Source:
....................
Then one day something changed and I don't know why but I stop with the licking and stated with the chapstick. (Of course I should say lip balm seeing as how Chapstick is a brand but you all know what I mean.) My first try at lip replenishment treatment was with Carmex. Do you have any idea how badly Carmex stings when applied to lips as bad as mine. That still holds true today. If you go a week or so without using any chapstick and then you take a swipe of Carmex it will burn every first time.

I went through a huge phase where I would only use Carmex but after a few years I started trying other brands to see what I liked. At the time I kept reverting back to Carmex however, it seemed to be the best. All of my friends accused me of being addicted to Carmex but I thought that was rediculous and to prove them wrong I kept trying other brands

Anyway, fast forward to now. Right now my favorite is Burt's Bees. It keeps my lips nice and moist and it never stings upon application. I also really like the minty scent it has.

The reason I tell you about this is because of an experience I had just this week. I had recently worked my way down to the bottom of another tube of Burt's Bees lip balm and was indesperate need of some more. I told Megan and we decided to grab some while we were out buying groceries Monday night. We went and bought our groceries, checked out and had somehow managed to leave without buying any lip balm. It's ok we said. We need to go to another store and buy me some new socks anyway and we'll just pick some up while we're there.
....................
Record set:
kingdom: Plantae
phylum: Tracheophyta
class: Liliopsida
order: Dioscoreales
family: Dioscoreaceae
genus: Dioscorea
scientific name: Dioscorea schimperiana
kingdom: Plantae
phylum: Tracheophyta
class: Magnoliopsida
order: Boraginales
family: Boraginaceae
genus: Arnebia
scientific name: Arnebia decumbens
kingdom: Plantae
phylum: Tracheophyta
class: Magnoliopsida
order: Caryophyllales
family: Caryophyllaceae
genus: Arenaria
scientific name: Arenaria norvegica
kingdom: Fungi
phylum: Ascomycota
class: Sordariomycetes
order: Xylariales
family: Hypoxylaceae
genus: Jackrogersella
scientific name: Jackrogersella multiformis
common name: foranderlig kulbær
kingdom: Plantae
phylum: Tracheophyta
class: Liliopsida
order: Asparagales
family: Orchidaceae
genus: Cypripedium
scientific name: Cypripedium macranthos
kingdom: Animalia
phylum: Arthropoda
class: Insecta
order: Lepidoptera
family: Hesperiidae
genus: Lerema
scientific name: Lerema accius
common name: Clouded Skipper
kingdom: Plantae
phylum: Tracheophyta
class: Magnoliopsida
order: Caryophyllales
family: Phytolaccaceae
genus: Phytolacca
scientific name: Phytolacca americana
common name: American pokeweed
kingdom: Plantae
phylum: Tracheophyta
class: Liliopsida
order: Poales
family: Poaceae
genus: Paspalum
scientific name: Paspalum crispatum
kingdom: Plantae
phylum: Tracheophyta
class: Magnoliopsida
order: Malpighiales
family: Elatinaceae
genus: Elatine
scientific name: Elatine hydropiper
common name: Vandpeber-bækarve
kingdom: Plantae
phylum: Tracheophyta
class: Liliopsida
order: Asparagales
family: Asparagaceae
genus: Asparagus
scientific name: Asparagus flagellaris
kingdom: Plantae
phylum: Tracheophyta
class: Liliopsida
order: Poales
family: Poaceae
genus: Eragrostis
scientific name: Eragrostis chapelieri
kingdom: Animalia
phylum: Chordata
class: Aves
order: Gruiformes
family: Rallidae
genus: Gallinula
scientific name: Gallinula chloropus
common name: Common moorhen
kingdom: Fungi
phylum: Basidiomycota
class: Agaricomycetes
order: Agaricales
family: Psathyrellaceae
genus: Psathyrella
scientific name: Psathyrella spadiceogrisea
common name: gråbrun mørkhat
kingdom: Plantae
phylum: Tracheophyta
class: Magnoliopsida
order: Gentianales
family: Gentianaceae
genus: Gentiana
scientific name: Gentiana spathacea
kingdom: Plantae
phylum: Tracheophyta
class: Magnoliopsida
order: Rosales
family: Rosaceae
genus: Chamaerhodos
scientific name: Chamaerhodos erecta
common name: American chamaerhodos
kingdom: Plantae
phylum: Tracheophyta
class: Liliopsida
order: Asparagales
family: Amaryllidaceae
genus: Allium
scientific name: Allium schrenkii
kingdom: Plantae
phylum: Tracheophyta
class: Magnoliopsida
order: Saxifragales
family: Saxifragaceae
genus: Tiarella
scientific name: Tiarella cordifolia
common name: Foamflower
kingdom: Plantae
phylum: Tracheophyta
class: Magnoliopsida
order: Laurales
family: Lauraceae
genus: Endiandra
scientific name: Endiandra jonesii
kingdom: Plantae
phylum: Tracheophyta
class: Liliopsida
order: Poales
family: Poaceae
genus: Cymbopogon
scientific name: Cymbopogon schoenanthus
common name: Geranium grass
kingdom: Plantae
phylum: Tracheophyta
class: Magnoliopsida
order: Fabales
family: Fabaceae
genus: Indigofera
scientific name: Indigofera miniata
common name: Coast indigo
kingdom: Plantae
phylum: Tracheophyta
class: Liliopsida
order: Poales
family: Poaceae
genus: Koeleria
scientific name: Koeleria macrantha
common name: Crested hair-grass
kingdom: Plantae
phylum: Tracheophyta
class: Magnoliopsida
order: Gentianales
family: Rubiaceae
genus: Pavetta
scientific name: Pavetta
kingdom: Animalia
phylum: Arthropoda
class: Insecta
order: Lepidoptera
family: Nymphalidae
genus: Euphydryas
....................
Required work:
[1] In the lip balm story above, which brand is the writer's current favorite?
[2] Carry on the lip balm story above, picking up after its last sentence.

Answers by task:
[1] Burt's Bees.

[2]
As we drove to the other store I was highly anticipating buying and applying some Burt's Bees. The closer we got the store and the closer we were to getting lip balm I began to notice that my lips were becoming more and more chapped. I thought about this for a while and commented to Megan about it. I made an analogy of my lips to food. I said, "You know how when you're getting ready to eat and your start salivating before you even have any food. I can feel my lips drying out in anticipation of getting new chapstick." All she had to say about that was, "You're addicted."

My name is Shaun Mayo and I'm a lip balmaholic.

Tuesday, October 19, 2010

Geo Morning

In case you don't know, Megan and I drive a Geo Metro. There is a stigma that goes along with driving a Geo that immediately equates to joke. It takes a certain thick skinned breed of people to drive a Geo. If simply driving a Geo Metro wasn't joke enough there is always the fact that I'm 6'6" adding to the laughter. I don't know how many times I've had to explain to people about the three week contortionist class I took just to learn how to fold my long gnarly body into a space of similar proportions.

This morning after I dropped Megan off at work I was driving home to gather a few things before heading to school. On the way to our apartment there is a small strip of road that is under construction just before my exit. As I entered the construction I noticed the car approaching behind me was also a Geo Metro. Under any other circumstance I would have made some joke to myself about the car, but who am I to talk. (Lately if I make a joke about another Geo it's usually about the fact that the other Geo is only a two door and we drive the superior four door model.) The construction ended and as I approached my exit the Geo behind me changed lanes and pulled up beside me to pass me. As he passed the driver looked over and threw me a wave.

That's when it hit me. I am part of an elite group of proud, self-confident people who drive Geos. I had no idea who the driver of the other car was nor had I ever seen him before. But he understood that we had something in common that set us apart for the rest of the human race. The Geo Metro.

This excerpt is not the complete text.